Pero también sé que hay una línea delgada entre recordar y habitar.
Y que a veces la cruzamos sin darnos cuenta.
No se trata de olvidar. Tampoco de borrar lo que fue hermoso.
Pero hay que tener cuidado. Porque si uno se queda demasiado tiempo en la habitación de lo que fue, empieza a creer que ahí también está lo que será.
Y no.
La vida está en otra parte.
Aveces es difícil distinguir si es que quiero volver a lo que fue, o si solo quiero dejar de pelear con lo que ya no puede ser. Reconciliarme conmigo y estas versiones que que fui, que soy.
Porque cambiar de piel no es poético.
Es violento.
Es incómodo.
Es mirar todo lo que ya no encaja y resistirse un poco más de la cuenta antes de soltar.
Es querer avanzar y, al mismo tiempo, echar raíces en lo que ya se quebró. Pero lo hago. Lo hacemos. Cada quien a su ritmo. Con pausas. Con dudas. Con ternura, cuando se puede.
Con rabia, cuando no.
Y es que, aun así, aún con todo, la vida sigue.
Incluso cuando no estamos listas.
Incluso cuando queremos quedarnos.
Desde siempre, hemos sido nómadas.
Cambiamos de piel, de etapa, de destino.
Nos movemos.
Cambiamos.
Dejamos cosas atrás aunque no queramos.
Y cargamos otras sin darnos cuenta.
Aprendimos a llevar con nosotros lo esencial: el pan, el fuego, los nombres de quienes amamos.

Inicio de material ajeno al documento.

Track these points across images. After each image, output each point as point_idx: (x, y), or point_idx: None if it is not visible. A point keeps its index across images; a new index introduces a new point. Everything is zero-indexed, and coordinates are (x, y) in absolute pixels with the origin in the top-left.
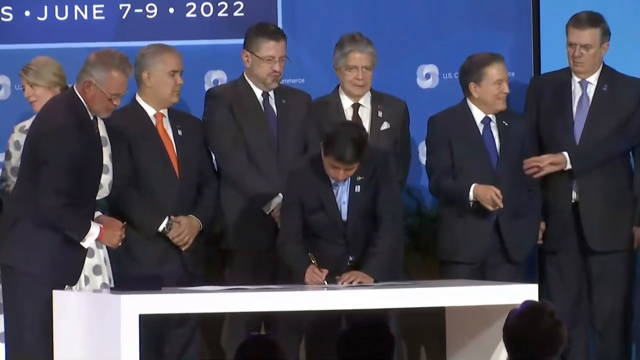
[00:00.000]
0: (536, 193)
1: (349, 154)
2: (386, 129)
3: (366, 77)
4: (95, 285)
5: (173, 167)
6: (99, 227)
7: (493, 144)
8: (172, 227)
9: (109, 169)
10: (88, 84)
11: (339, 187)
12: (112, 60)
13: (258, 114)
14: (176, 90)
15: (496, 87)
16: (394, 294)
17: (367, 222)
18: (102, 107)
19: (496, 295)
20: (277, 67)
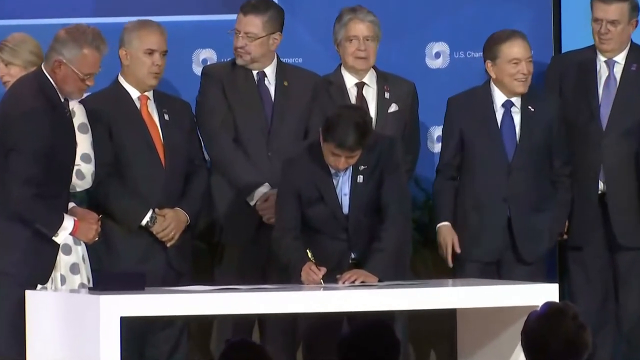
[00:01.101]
0: (563, 184)
1: (350, 139)
2: (395, 112)
3: (369, 49)
4: (73, 286)
5: (158, 155)
6: (73, 220)
7: (512, 132)
8: (157, 220)
9: (91, 158)
10: (58, 63)
11: (339, 178)
12: (83, 36)
13: (251, 96)
14: (153, 71)
15: (512, 67)
16: (400, 294)
17: (371, 216)
18: (73, 88)
19: (512, 296)
20: (238, 42)
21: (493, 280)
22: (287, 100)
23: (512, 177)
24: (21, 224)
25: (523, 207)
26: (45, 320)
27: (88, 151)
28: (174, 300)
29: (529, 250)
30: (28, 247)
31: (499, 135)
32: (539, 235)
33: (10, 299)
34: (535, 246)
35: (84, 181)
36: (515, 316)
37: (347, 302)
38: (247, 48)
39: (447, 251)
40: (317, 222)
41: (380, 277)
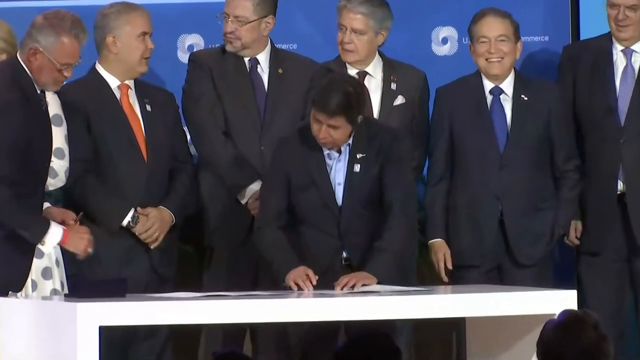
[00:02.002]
0: (567, 181)
1: (332, 103)
2: (400, 104)
3: (356, 42)
4: (45, 292)
5: (140, 149)
6: (62, 229)
7: (503, 122)
8: (139, 220)
9: (64, 153)
10: (34, 51)
11: (333, 164)
12: (62, 23)
13: (242, 85)
14: (146, 56)
15: (481, 46)
16: (405, 302)
17: (368, 211)
18: (50, 79)
19: (527, 304)
20: (227, 28)
21: (505, 286)
22: (281, 89)
23: (505, 172)
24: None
25: (517, 206)
26: (16, 329)
27: (61, 146)
28: (158, 308)
29: (525, 253)
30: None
31: (490, 122)
32: (535, 236)
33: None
34: (532, 248)
35: (56, 179)
36: (529, 325)
37: (347, 310)
38: (237, 33)
39: (439, 267)
40: (306, 213)
41: (380, 280)
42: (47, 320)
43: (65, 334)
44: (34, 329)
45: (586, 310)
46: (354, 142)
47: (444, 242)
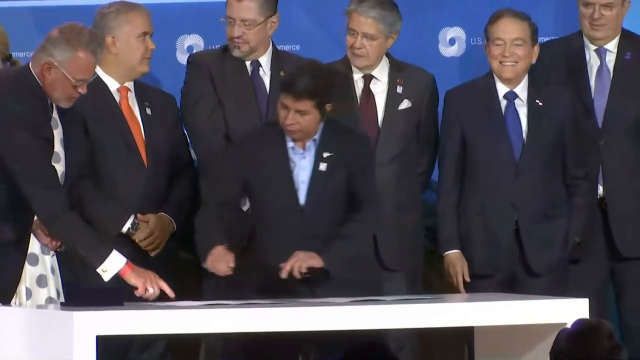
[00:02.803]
0: (578, 188)
1: (299, 83)
2: (406, 109)
3: (367, 47)
4: (39, 300)
5: (140, 154)
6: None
7: (518, 127)
8: (139, 227)
9: (60, 157)
10: (48, 65)
11: (298, 161)
12: (79, 37)
13: (244, 87)
14: (147, 57)
15: (496, 49)
16: (412, 310)
17: (332, 214)
18: (63, 95)
19: (538, 313)
20: (235, 32)
21: (515, 295)
22: None
23: (520, 179)
24: None
25: (533, 213)
26: (9, 339)
27: (57, 150)
28: (157, 317)
29: (539, 261)
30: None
31: (505, 129)
32: (549, 244)
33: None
34: (546, 256)
35: None
36: (540, 335)
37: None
38: (245, 37)
39: (458, 280)
40: (266, 212)
41: (329, 266)
42: (42, 329)
43: (61, 344)
44: (28, 338)
45: (600, 320)
46: (321, 140)
47: (461, 254)
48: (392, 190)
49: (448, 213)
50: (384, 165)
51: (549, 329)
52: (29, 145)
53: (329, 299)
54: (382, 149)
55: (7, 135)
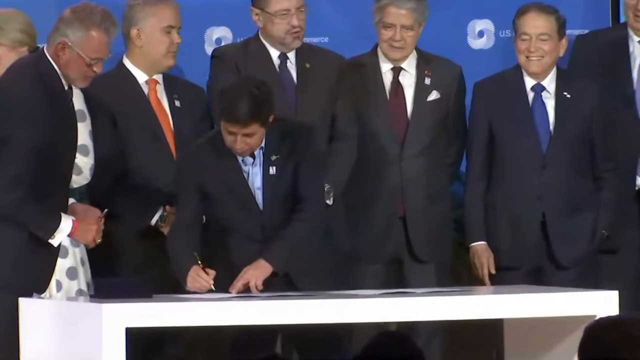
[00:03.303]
0: (606, 181)
1: (241, 110)
2: (435, 100)
3: (406, 39)
4: (70, 292)
5: (168, 146)
6: (71, 220)
7: (545, 119)
8: (168, 219)
9: (88, 150)
10: (62, 45)
11: (249, 169)
12: (91, 16)
13: (272, 79)
14: (172, 50)
15: (522, 43)
16: (442, 303)
17: (289, 212)
18: (78, 75)
19: (566, 305)
20: (296, 22)
21: (544, 287)
22: (310, 85)
23: (547, 172)
24: (13, 227)
25: (559, 206)
26: (40, 330)
27: (86, 142)
28: (186, 309)
29: (566, 254)
30: (21, 252)
31: (532, 121)
32: (576, 237)
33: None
34: (573, 249)
35: (81, 176)
36: (569, 327)
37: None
38: (303, 24)
39: (483, 272)
40: (229, 221)
41: (276, 268)
42: (72, 321)
43: (90, 336)
44: (58, 330)
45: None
46: (267, 145)
47: (487, 246)
48: (422, 182)
49: (474, 205)
50: (413, 157)
51: (579, 321)
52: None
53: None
54: (411, 141)
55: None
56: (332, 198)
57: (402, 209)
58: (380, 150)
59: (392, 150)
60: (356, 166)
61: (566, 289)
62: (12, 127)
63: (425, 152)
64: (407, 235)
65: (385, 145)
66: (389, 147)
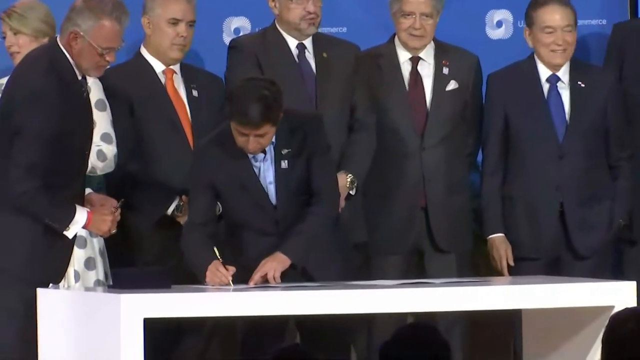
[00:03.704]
0: (622, 170)
1: (253, 113)
2: (453, 89)
3: (426, 27)
4: (88, 283)
5: (185, 136)
6: (86, 212)
7: (561, 110)
8: (184, 209)
9: (112, 138)
10: (74, 35)
11: (260, 164)
12: (102, 6)
13: (292, 70)
14: (177, 43)
15: (547, 36)
16: (460, 293)
17: (302, 205)
18: (91, 64)
19: (585, 296)
20: (311, 7)
21: (562, 277)
22: (329, 74)
23: (564, 162)
24: (30, 218)
25: (577, 196)
26: (58, 320)
27: (108, 130)
28: (205, 300)
29: (585, 244)
30: (37, 243)
31: (547, 111)
32: (594, 227)
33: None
34: (591, 239)
35: (105, 163)
36: (587, 317)
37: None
38: (319, 11)
39: (502, 264)
40: (242, 216)
41: (295, 261)
42: (90, 312)
43: (108, 326)
44: (77, 320)
45: None
46: (277, 139)
47: (505, 238)
48: (442, 172)
49: (492, 196)
50: (433, 148)
51: (597, 311)
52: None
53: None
54: (431, 131)
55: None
56: (355, 188)
57: (424, 200)
58: (400, 141)
59: (412, 141)
60: (376, 157)
61: (584, 280)
62: (25, 117)
63: (444, 142)
64: (429, 225)
65: (405, 136)
66: (409, 137)
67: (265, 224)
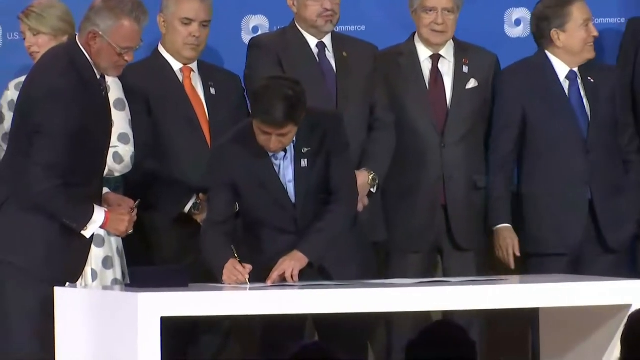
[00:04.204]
0: (634, 163)
1: (277, 112)
2: (473, 88)
3: (447, 22)
4: (105, 282)
5: (203, 134)
6: (104, 212)
7: (582, 106)
8: (201, 207)
9: (129, 138)
10: (93, 35)
11: (280, 163)
12: (121, 5)
13: (312, 68)
14: (189, 42)
15: (584, 31)
16: (477, 292)
17: (321, 204)
18: (110, 64)
19: (602, 294)
20: (328, 4)
21: (580, 276)
22: (349, 73)
23: (591, 157)
24: (47, 217)
25: (605, 189)
26: (75, 319)
27: (126, 130)
28: (222, 299)
29: (615, 237)
30: (55, 242)
31: (571, 108)
32: (621, 220)
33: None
34: (620, 232)
35: (122, 164)
36: (605, 316)
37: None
38: (336, 8)
39: (508, 253)
40: (261, 214)
41: (311, 260)
42: (107, 310)
43: (126, 325)
44: (94, 319)
45: None
46: (297, 138)
47: (511, 228)
48: (462, 169)
49: (500, 187)
50: (453, 145)
51: (614, 310)
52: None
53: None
54: (451, 129)
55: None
56: (376, 186)
57: (444, 197)
58: (421, 139)
59: (433, 139)
60: (396, 155)
61: (601, 278)
62: (44, 116)
63: (464, 140)
64: (448, 223)
65: (426, 134)
66: (429, 135)
67: (284, 222)
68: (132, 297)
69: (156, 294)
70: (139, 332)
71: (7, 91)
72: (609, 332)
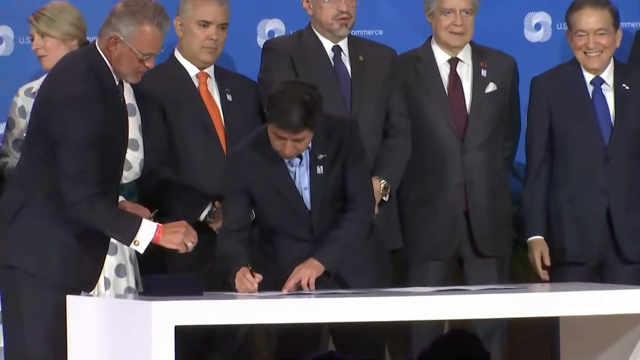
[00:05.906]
0: None
1: (293, 117)
2: (492, 92)
3: (466, 23)
4: (119, 290)
5: (219, 140)
6: (155, 225)
7: (606, 112)
8: (217, 215)
9: (138, 144)
10: (114, 40)
11: (296, 169)
12: (144, 10)
13: (327, 72)
14: (207, 46)
15: (580, 40)
16: (497, 300)
17: (337, 211)
18: (130, 70)
19: (623, 302)
20: (344, 7)
21: (600, 284)
22: (365, 78)
23: (610, 165)
24: (63, 222)
25: (624, 199)
26: (88, 328)
27: (135, 137)
28: (237, 307)
29: (632, 248)
30: (70, 250)
31: (593, 114)
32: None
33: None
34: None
35: (130, 171)
36: (626, 325)
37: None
38: (352, 12)
39: (538, 266)
40: (277, 221)
41: (328, 268)
42: (120, 319)
43: (139, 334)
44: (107, 328)
45: None
46: (313, 144)
47: (543, 240)
48: (483, 175)
49: (535, 199)
50: (474, 151)
51: (636, 319)
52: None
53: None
54: (471, 134)
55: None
56: (388, 194)
57: (465, 204)
58: (441, 145)
59: (453, 144)
60: (416, 161)
61: (621, 287)
62: (65, 125)
63: (485, 145)
64: (470, 229)
65: (446, 139)
66: (449, 141)
67: (300, 230)
68: (146, 305)
69: (170, 302)
70: (153, 341)
71: (17, 97)
72: (630, 341)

También aprendimos a dejar cosas atrás. A veces por necesidad. A veces por amor.
Eso hacemos:
seguir con la vida porque la vida sigue.
Incluso cuando duele.
Incluso cuando quisiéramos regresar y quedarnos justo ahí, en un hubiera que jamás será habitado, en un pasado que no existe… al menos, un minuto más, una ilusoria e ingenua última vez.
Eso hacemos:
seguir, aunque cueste.
Llevar lo que amamos en silencio.
Recordar sin quedarnos a vivir ahí.
Soltar sin dejar de querer.
Porque no fuimos hechas para quedarnos.
Fuimos hechas para sentirlo todo, y así, seguir.